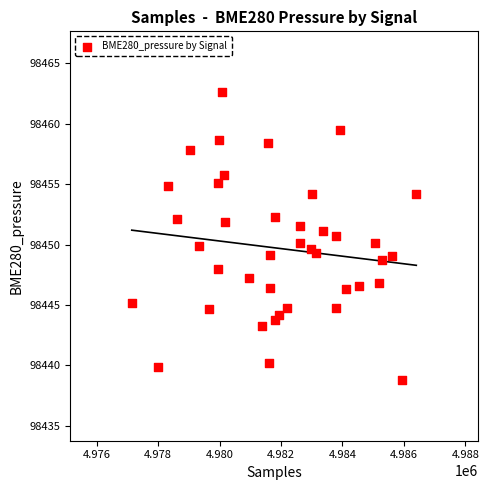

What is the range of X values (max minus min)?

9256.0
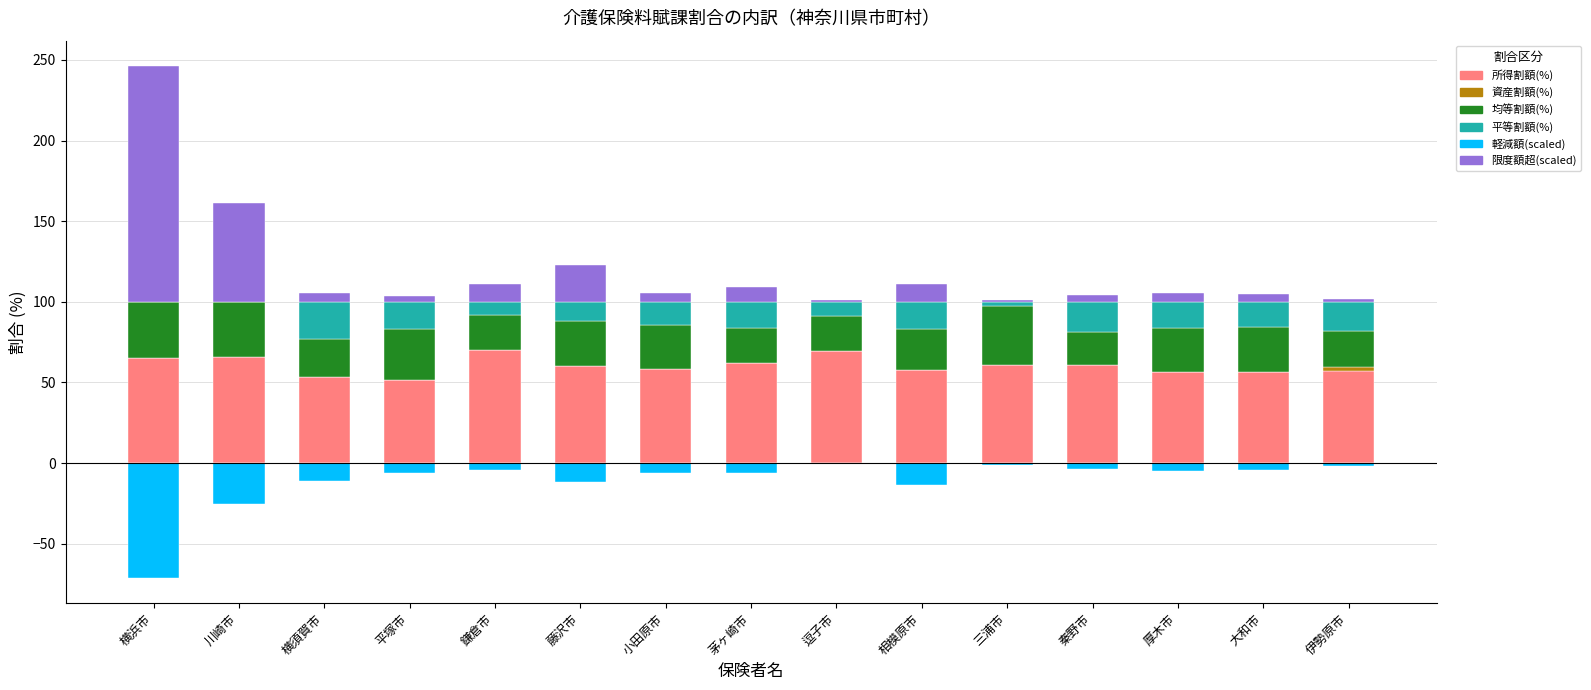

What is the sum of all 所得割額(%) values?

905.3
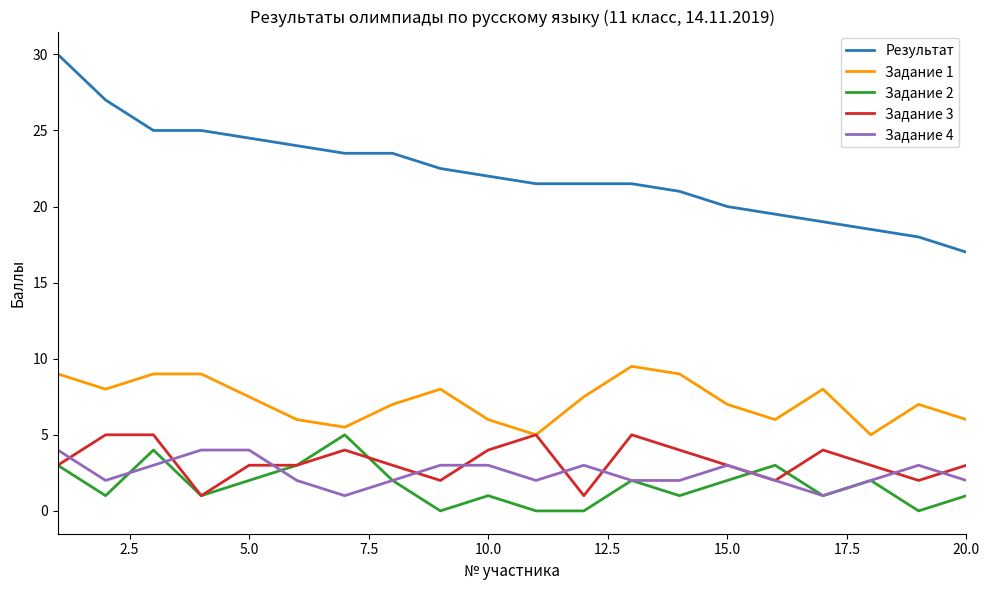

True or false: Результат and Задание 3 cross at least once.

False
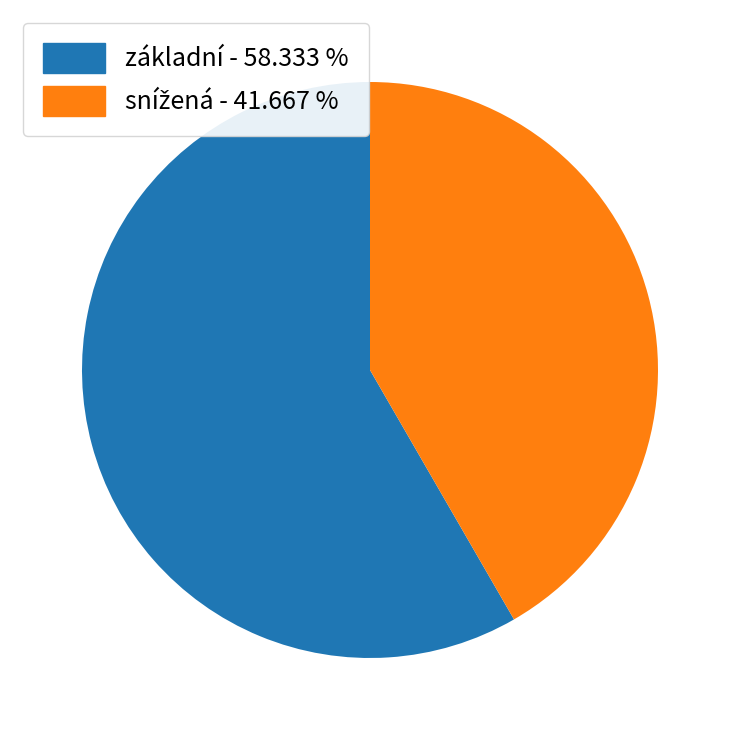

Which category has the biggest portion of the pie?

základní - 58.333 %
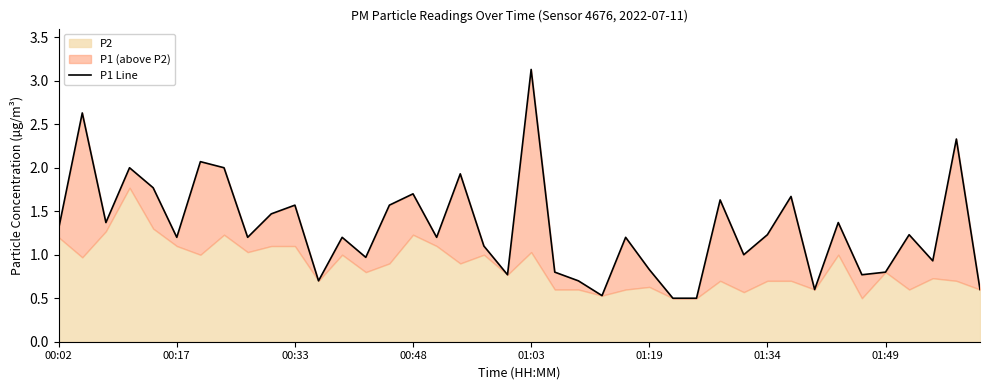

The chart shows a value of 1.6 at 28. True or false?

True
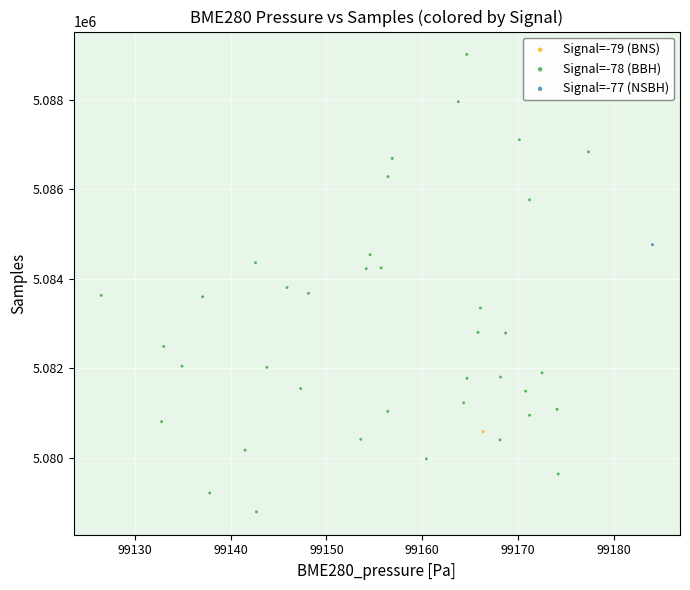

What are all the series names shown in the legend?

Signal=-79 (BNS), Signal=-78 (BBH), Signal=-77 (NSBH)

WHAT YOU ARE ASKED TO DO: Rewrite every line of the listing above as a numbered list, omitting blank lines. Leave the picture markers out of the result.

ANSWER FOR THIS EXERCISE:
1. What is the range of X values (max minus min)?
2. 9256.0
3. What is the sum of all 所得割額(%) values?
4. 905.3
5. True or false: Результат and Задание 3 cross at least once.
6. False
7. Which category has the biggest portion of the pie?
8. základní - 58.333 %
9. The chart shows a value of 1.6 at 28. True or false?
10. True
11. What are all the series names shown in the legend?
12. Signal=-79 (BNS), Signal=-78 (BBH), Signal=-77 (NSBH)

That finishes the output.